In the lab “C2_W2_SoftMax” when I run neural network on tensorflow using softmax activation function in the output layer I get the following array as the output for a test example:
[5.06e-03 4.02e-03 9.65e-01 2.63e-02]

But when I change the activation function from softmax to linear for the final output layer and use “loss=tf.keras.losses.SparseCategoricalCrossentropy(from_logits=True)” argument in model.compile, I get the following array as the output for the same test example:
[-2.44 -3.39 2.61 -1.35]

Is it right to say that the first array ( [5.06e-03 4.02e-03 9.65e-01 2.63e-02] ) were the probabilities a1 - a4 and the second array ( [-2.44 -3.39 2.61 -1.35] ) were the values of “z” z1 - z4?

Your intuition is right but in the case of linear, z is equal to a (z = a). So, with linear, z1 = a1-- z4 = a4. But this is not the case in softmax where a = g(z).

Does this mean that a1 is normalization of z1, and same for a2-a4?

What do you mean by “normalization”?

In the case of linear, a is exactly the same as z. For example, if z = 5, a is also 5. However, in the case of softmax, or any other activation function, z and a have different values.

Best,
Saif.

Understood what you said. By normalization I mean that for example we use standard deviation method to normalize data for models to train faster. Just like that we have value of “z” ( [-2.44 -3.39 2.61 -1.35] ) and they are normalized to the following values ( [5.06e-03 4.02e-03 9.65e-01 2.63e-02] ), which are between 0 and 1.

Yes, Softmax does normalize ‘z’ into probabilities. However, keep in mind that its primary objective is not general data normalization or standardization. Instead, it serves a specific purpose.

This explains that the largets value of “z” can determine the category without the use of “tf.nn.softmax(p_preferred).numpy()” function to convert “z” to “a”? (as demonstrated in the end of lab)

{Updated} My this reply is incorrect: I don’t think so. Linear activation output does not give any meaningful probabilities. For classification problems, we should use softmax or sigmoid in the output layer.

Correct reply: You are right, @Ammar_Jawed!
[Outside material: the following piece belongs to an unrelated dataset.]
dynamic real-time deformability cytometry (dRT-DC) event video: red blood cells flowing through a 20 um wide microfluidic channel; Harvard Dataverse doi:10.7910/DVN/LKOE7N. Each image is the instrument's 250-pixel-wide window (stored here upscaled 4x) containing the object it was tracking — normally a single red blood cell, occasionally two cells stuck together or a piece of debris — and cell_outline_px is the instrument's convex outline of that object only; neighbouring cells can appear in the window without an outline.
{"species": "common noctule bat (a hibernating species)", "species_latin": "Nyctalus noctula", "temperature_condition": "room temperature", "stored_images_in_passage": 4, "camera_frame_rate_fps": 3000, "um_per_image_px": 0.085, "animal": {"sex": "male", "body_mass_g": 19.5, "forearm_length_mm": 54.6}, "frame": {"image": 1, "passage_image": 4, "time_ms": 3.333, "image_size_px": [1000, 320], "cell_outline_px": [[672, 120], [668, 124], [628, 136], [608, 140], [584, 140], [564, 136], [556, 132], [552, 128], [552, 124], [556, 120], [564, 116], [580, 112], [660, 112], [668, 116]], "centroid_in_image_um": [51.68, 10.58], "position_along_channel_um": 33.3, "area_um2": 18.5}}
Let’s say we are using Sigmoid, when the input value, z, is a large number, such as 10, the value of e^{-z} becomes very small (0.000045), making the denominator approximately equal to 1, resulting in a final output of 1. So, large value of z gives us 1 (large probability). On the other hand, when the input value is a small number, such as -10, the value of e^{-z} becomes very large (22026.46), making the denominator a very large number, resulting in a final output close to 0. So, small value of z gives us 0.

What I think is that let’s say you chose 2.61 as the largest value of ‘z’. Now ask yourself the question: Why did you choose that number? Is it because that number is the ‘largest’?

I think the term ‘largest’ or the number 2.61 does not have any meaning until you transform it into a probability. So, after transforming it into probability, the number ‘2.61’ can be clarified as having a probability of 9.65e-01 or a 96.5% likelihood, which represents the maximum likelihood of that category. So why not use tf.nn.softmax() to make it meaningful ?

Certainly, it’s a better practice to use tf.nn.softmax() to check the probability as it gives better intuition of the solution rather then checking the value of “z”, but wouldn’t it be an extra step which will require extra computation?

When training large neural networks, will it be a good practice to first compute probability and then choose category or just directly choose the category without computing probability, as demonstrated in the lab?

Using softmax to compute probabilities is a good practice. There is always a trade-off.

I think this lecture has also discussed your question!